We get it. At Meta you had 20 researchers working on a single product surface. At Apple, design reviews were sacred rituals involving candles, 18 stakeholders, and a man in a black turtleneck whispering, "♫ Élégance ♬."
At Amazon, you had a fully automated participant recruitment pipeline and a dedicated team of statisticians who did power analysis in their sleep.
But you’re not there now.
Now you’re working with two other researchers and a PM who thinks “qualitative” means “vibes.” We don’t have a mixed-methods council. We have a Slack thread titled “do we need to test this?” You’re trying to drop a nuclear UX bomb in a Nerf gun fight. And yet, in every meeting, you can’t help yourself.
You interrupt someone explaining their research plan to say, “Back at Google, we had a system that would suggest the optimal method for a project based on historical outcomes.”
That’s amazing, Jason. I have a Google Doc, a half-baked screener, and a participant who ghosted me twice.
You propose multi-method triangulation across three continents and two time zones and act confused when the team says, “Can we just start with five interviews?”
You look disappointed. Like you’ve been asked to play jazz flute in a kazoo band.
But here’s the thing: this is where the real work is. This is where your skills actually get tested.
Big Tech is Disneyland for researchers. Everything’s funded, every method is respected, and half the company thinks “NPS delta” is an actual business KPI. Out here? It’s the Oregon Trail of UX. You don’t always get the luxury of perfect methods. Sometimes you do a usability test in a hallway with your laptop on a recycling bin. And sometimes, just sometimes, it’s still good research.
If you can’t flex, can’t adapt, can’t let go of the rituals of your former org — then your Big Tech experience becomes a performance, not a contribution.
We’re not asking you to forget your past. But you’re no longer building for a user base larger than the population of Canada. You’re working on a platform with 12,000 MAUs and a backlog that includes both "redesign nav" and "fix the logo that says 'Logn In'."
It’s not your prestige that helps here. It’s your ability to translate that experience to the current context. To say, “Here’s what I learned with 50 researchers — now let’s figure out how to do it with 1.5 humans and a coffee budget.”

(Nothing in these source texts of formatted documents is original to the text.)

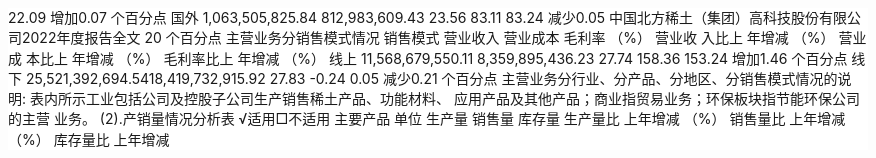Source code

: 22.09
增加0.07
个百分点
国外
1,063,505,825.84
812,983,609.43
23.56
83.11
83.24
减少0.05
中国北方稀土（集团）高科技股份有限公司2022年度报告全文
20
个百分点
主营业务分销售模式情况
销售模式
营业收入
营业成本
毛利率
（%）
营业收
入比上
年增减
（%）
营业成
本比上
年增减
（%）
毛利率比上
年增减
（%）
线上
11,568,679,550.11
8,359,895,436.23
27.74
158.36
153.24
增加1.46
个百分点
线下
25,521,392,694.5418,419,732,915.92
27.83
-0.24
0.05
减少0.21
个百分点
主营业务分行业、分产品、分地区、分销售模式情况的说明:
表内所示工业包括公司及控股子公司生产销售稀土产品、功能材料、
应用产品及其他产品；商业指贸易业务；环保板块指节能环保公司的主营
业务。
(2).产销量情况分析表
√适用□不适用
主要产品
单位
生产量
销售量
库存量
生产量比
上年增减
（%）
销售量比
上年增减
（%）
库存量比
上年增减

So yeah. You worked at Google. We know. You’ve mentioned it. Several times. You’ll mention it again. That’s fine. But just know — the longer you talk about how it was done “back at Amazon,” the more the rest of us are trying not to say:
“Back at reality…”
Bring your skills. Bring your rigor. Bring your ideas.
Just maybe… bring them without the TED Talk.
We’ll thank you for it.
(And if you make it 10 minutes without saying “when I was at Meta,” we’ll bake you a cookie.)